**本文**
+++

ロシア・ウクライナ戦争はウクライナの劣勢が顕著になる中で、フランス、イギリス、ポーランド、バルト三国など、ロシアに対して強硬な立場を取る国々から、地上軍派遣、ウクライナに供与したミサイルによるロシア攻撃許可など、ウクライナに対する軍事支援を強化する趣旨の主張が高まっています。ウクライナの敗北を認め、問題の政治的解決に踏み切るべきだとする主張も出てきていますが、それはまだごく一部の識者・専門家に限られています。
 NATOのストルテンベルグ事務総長は5月24日にエコノミスト誌とのインタビューの中で、ウクライナに武器を供与している国々に対して、「(ウクライナに課している)制限のいくつかを解除することを考える時が来た」と述べ、ウクライナが「脚の長い」武器でロシア国内の軍事目標を攻撃することを武器供与国が許可するべきだと主張しました。5月27日には、NATO加盟国国会議員会議が宣言を採択し、ウクライナが西側供与の武器でロシアを攻撃することを禁じてきた制約を撤回することをNATO諸国に要求しました(翌28日付ニューヨーク・タイムズ(NYT))。また、EUのボレル対外上級代表は5月28日、EU諸国国防相がこの問題について同日討議することを明らかにしつつ、このことが「エスカレーションのリスク」を伴うことを自ら認めました(同日付スプートニク通信)。フランスのマクロン大統領も同日、ドイツのショルツ首相との共同記者会見の席上、「砲撃・爆撃の起点となっているロシア領内の軍事施設を破壊することをウクライナに認めるべきだ。ただし、それ以外の軍事及び民間の対象を攻撃することは認めるべきではない」と主張し、「我々はウクライナにおけるエスカレーションを望んでいない。しかし、ウクライナに武器を供与しておきながら、防衛のための使用を認めないと言うことができるだろうか。砲撃・爆撃の起点となっているロシア領内の軍事施設を破壊することをウクライナに許すことはエスカレーションには当たらない」と強弁しました(同日付スプートニク通信)。
 ウクライナに課しているロシアの核反撃の可能性を未然に防止することを対ウクライナ支援政策の前提に据えてきたバイデン政権(今年の年頭教書でも確認)ですが、5月14日にウクライナを訪問してゼレンスキー大統領と会談したブリンケン国務長官は、その後の共同記者会見の席上、「アメリカが供与した兵器をどのように使うかはウクライナが決めること」と発言(ウクライナ・クレバ外相との共同記者会見)し、さらに帰国後はこれまでの政策の前提を見直すべく米政府内部の工作を行っている、と伝えられています(5月29日付のNYTとウォールストリート・ジャーナル紙は、政策転換が近いとするブリンケン発言を報道)。
 これらの発言は、今回のコラムで紹介するロシアの非戦略核演習が初めて公表され、演習が実施されているさなかに相次いで行われた、という点に事態の深刻さが浮き彫りになります。後で紹介するように、核兵器使用の敷居を低くすることを主張するロシアの専門家の判断の立脚点は、米ソ冷戦時代に西側諸国が核の恐怖のもとでの「冷たい平和」に慣れきってしまい、その「平和」が核デタランスに基づく、極めて不安定でもろいものであることを忘れてしまっている、という認識にあります。したがって、西側諸国に核の恐怖に関する認識を新たにさせるためには核兵器使用の敷居を低くする必要がある、とするのです。如上の西側諸国の動きは、非戦略核演習の公表・実施がストルテンベルグ、ボレル、マクロン、ブリンケンに影響を及ぼすに至っていないこと、つまり、「平和ボケ」がそれだけ深刻である可能性を示すものとして、ロシアをしてますます核デタランス強化の必要を確信させる可能性が高いと思われます。

+++

**利用できる項目**

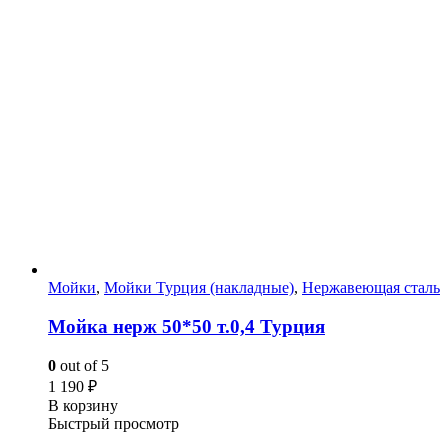
Мойки
,
Мойки Турция (накладные)
,
Нержавеющая сталь
Мойка нерж 50*50 т.0,4 Турция
0
out of 5
1 190
₽
В корзину
Быстрый просмотр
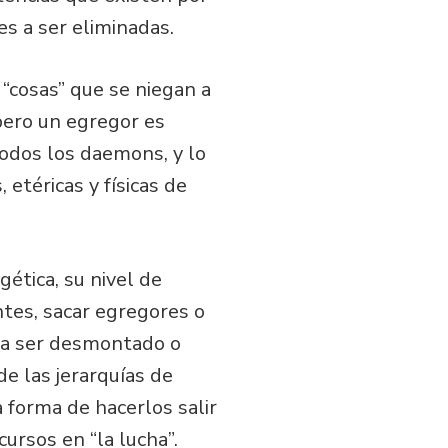
s a ser eliminadas.
 “cosas” que se niegan a
pero un egregor es
todos los daemons, y lo
téricas y físicas de
gética, su nivel de
ntes, sacar egregores o
o a ser desmontado o
de las jerarquías de
a forma de hacerlos salir
ursos en “la lucha”.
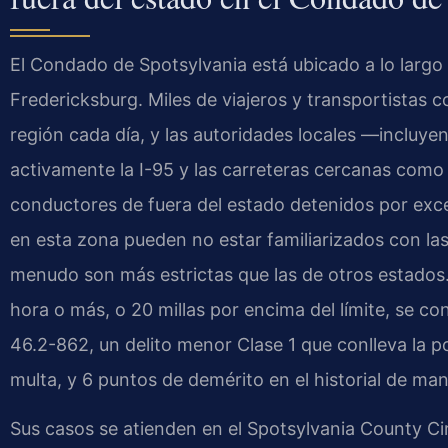
El Condado de Spotsylvania está ubicado a lo largo d
Fredericksburg. Miles de viajeros y transportistas 
región cada día, y las autoridades locales —incluyend
activamente la I-95 y las carreteras cercanas como l
conductores de fuera del estado detenidos por exce
en esta zona pueden no estar familiarizados con las l
menudo son más estrictas que las de otros estados.
hora o más, o 20 millas por encima del límite, se con
46.2-862, un delito menor Clase 1 que conlleva la p
multa, y 6 puntos de demérito en el historial de man
Sus casos se atienden en el Spotsylvania County Cir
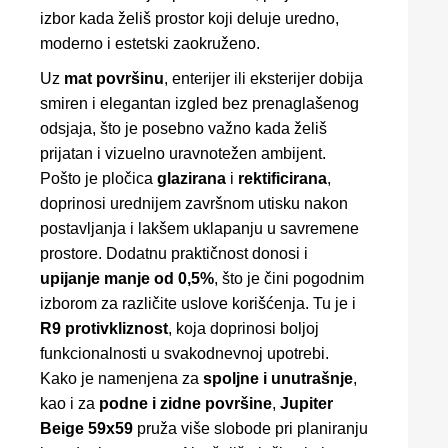
izbor kada želiš prostor koji deluje uredno,
moderno i estetski zaokruženo.
Uz
mat površinu
, enterijer ili eksterijer dobija
smiren i elegantan izgled bez prenaglašenog
odsjaja, što je posebno važno kada želiš
prijatan i vizuelno uravnotežen ambijent.
Pošto je pločica
glazirana
i
rektificirana
,
doprinosi urednijem završnom utisku nakon
postavljanja i lakšem uklapanju u savremene
prostore. Dodatnu praktičnost donosi i
upijanje manje od 0,5%
, što je čini pogodnim
izborom za različite uslove korišćenja. Tu je i
R9 protivkliznost
, koja doprinosi boljoj
funkcionalnosti u svakodnevnoj upotrebi.
Kako je namenjena za
spoljne i unutrašnje
,
kao i za
podne i zidne površine
,
Jupiter
Beige 59x59
pruža više slobode pri planiranju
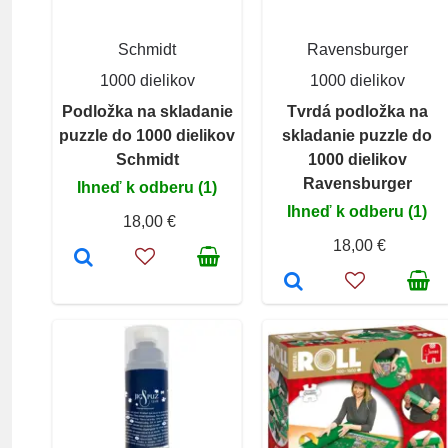
Schmidt
Ravensburger
1000 dielikov
1000 dielikov
Podložka na skladanie
Tvrdá podložka na
puzzle do 1000 dielikov
skladanie puzzle do
Schmidt
1000 dielikov
Ravensburger
Ihneď k odberu (1)
Ihneď k odberu (1)
18,00 €
18,00 €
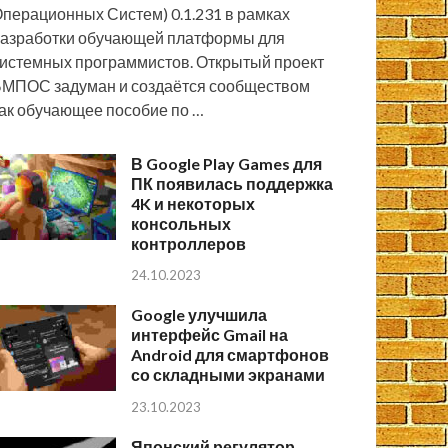
перационных Систем) 0.1.231 в рамках
азработки обучающей платформы для
истемных программистов. Открытый проект
МПОС задуман и создаётся сообществом
ак обучающее пособие по …
В Google Play Games для
ПК появилась поддержка
4K и некоторых
консольных
контроллеров
24.10.2023
Google улучшила
интерфейс Gmail на
Android для смартфонов
со складными экранами
23.10.2023
Японский регулятор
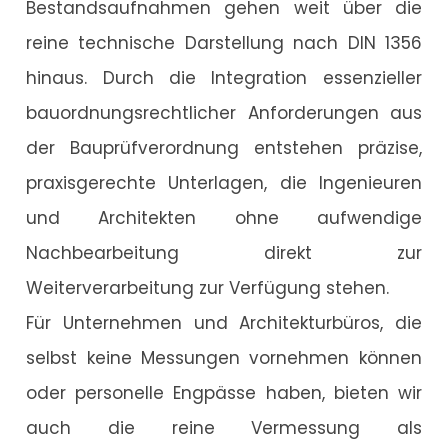
Bestandsaufnahmen gehen weit über die
reine technische Darstellung nach DIN 1356
hinaus. Durch die Integration essenzieller
bauordnungsrechtlicher Anforderungen aus
der Bauprüfverordnung entstehen präzise,
praxisgerechte Unterlagen, die Ingenieuren
und Architekten ohne aufwendige
Nachbearbeitung direkt zur
Weiterverarbeitung zur Verfügung stehen.
Für Unternehmen und Architekturbüros, die
selbst keine Messungen vornehmen können
oder personelle Engpässe haben, bieten wir
auch die reine Vermessung als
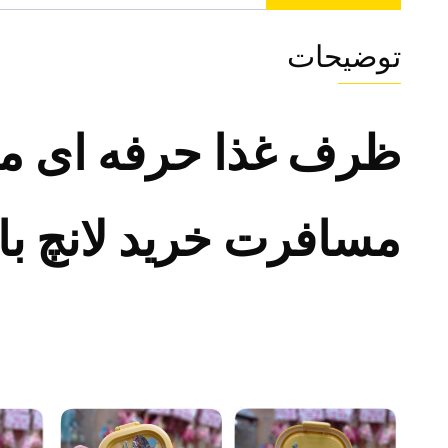
توضیحات
ظرف غذا حرفه ای م
مسافرت خرید لانچ ب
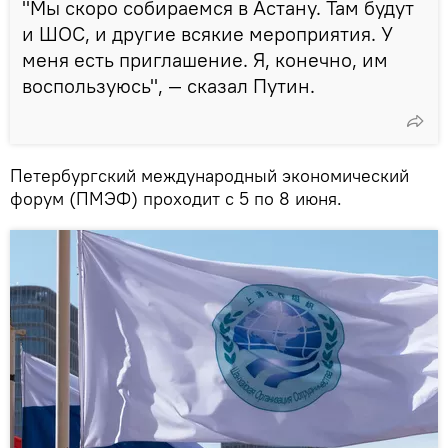
"Мы скоро собираемся в Астану. Там будут
и ШОС, и другие всякие мероприятия. У
меня есть приглашение. Я, конечно, им
воспользуюсь", — сказал Путин.
Петербургский международный экономический
форум (ПМЭФ) проходит с 5 по 8 июня.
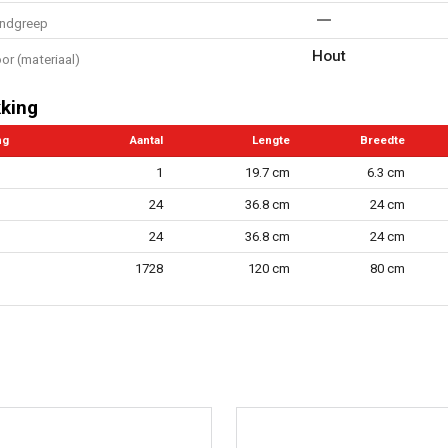
andgreep
Hout
or (materiaal)
king
ng
Aantal
Lengte
Breedte
1
19.7 cm
6.3 cm
24
36.8 cm
24 cm
24
36.8 cm
24 cm
1728
120 cm
80 cm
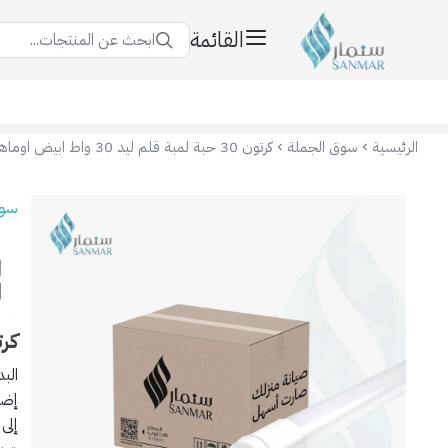
القائمة
ابحث عن المنتجات...
سنمار Sanmar
الرئيسية
سوق الجملة
كرتون 30 حبة لمبة قلم ليد 30 واط ابيض اوماها
سوق
كرتون 30 حبة لمب
البد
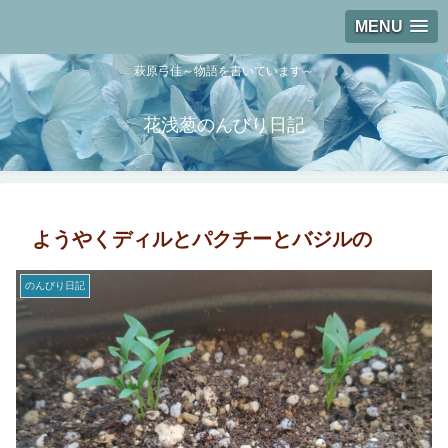
MENU
萩原弓佳～物語を書いています～
花浅葱のんびり日記
ようやくディルとパクチーとバジルの
のんびり日記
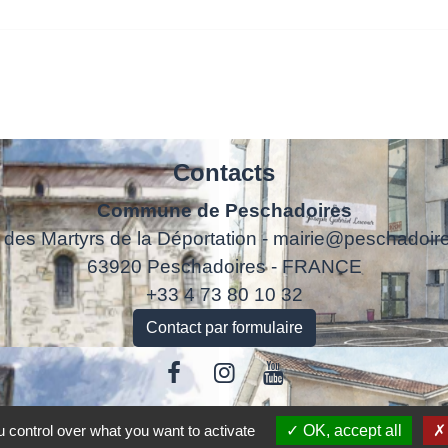
Contacts
Commune de Peschadoires
 des Martyrs de la Déportation - mairie@peschadoire
63920 Peschadoires - FRANCE
+33 4 73 80 10 32
Contact par formulaire
 control over what you want to activate
OK, accept all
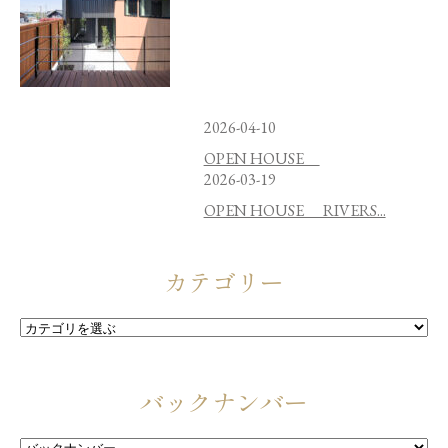
2026-04-10
OPEN HOUSE
2026-03-19
OPEN HOUSE RIVERS...
カテゴリー
バックナンバー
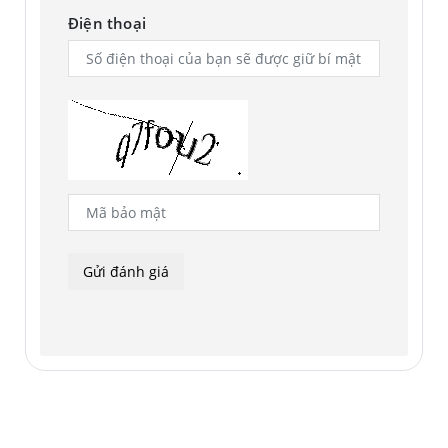
Điện thoại
* Hình ảnh mô phỏng chỉ mang tính chất minh họa.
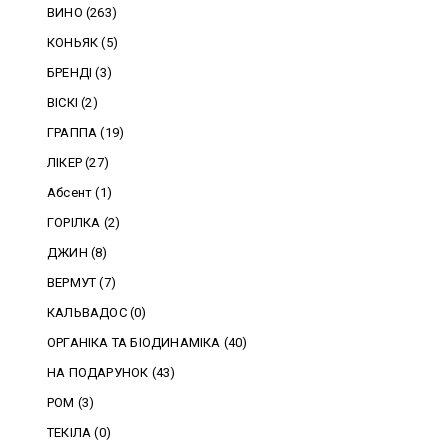
ВИНО (263)
КОНЬЯК (5)
БРЕНДІ (3)
ВІСКІ (2)
ГРАППА (19)
ЛІКЕР (27)
Абсент (1)
ГОРІЛКА (2)
ДЖИН (8)
ВЕРМУТ (7)
КАЛЬВАДОС (0)
ОРГАНІКА ТА БІОДИНАМІКА (40)
НА ПОДАРУНОК (43)
РОМ (3)
ТЕКІЛА (0)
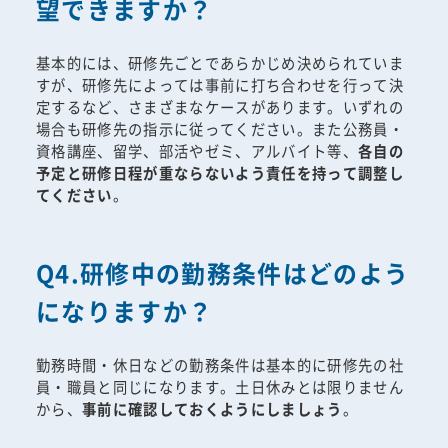
望できますか？
基本的には、研修先ごとであらかじめ決められていま
すが、研修先によっては事前に打ち合わせを行って決
定するなど、さまざまなケースがあります。いずれの
場合も研修先の指示に従ってください。また公務員・
資格講座、留学、部活やゼミ、アルバイト等、
各自の
予定と研修日程が重ならないよう責任を持って調整し
てください
。
Q4.研修中の勤務条件はどのよう
になりますか？
勤務時間・休日などの勤務条件は基本的に研修先の社
員・職員と同じになります。土日休みとは限りません
から、
事前に確認しておくようにしましょう
。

+++

**課題の内容**
本文を読んで、次の問いに答えなさい。
1. NATOのストルテンベルグ事務総長が5月24日にインタビューを受けたのは、どの雑誌ですか。
2. 5月27日に宣言を採択したのは、どの会議ですか。
3. ブリンケン国務長官がウクライナを訪問したのは何月何日ですか。

**課題の解答**
1. エコノミスト誌
2. NATO加盟国国会議員会議
3. 5月14日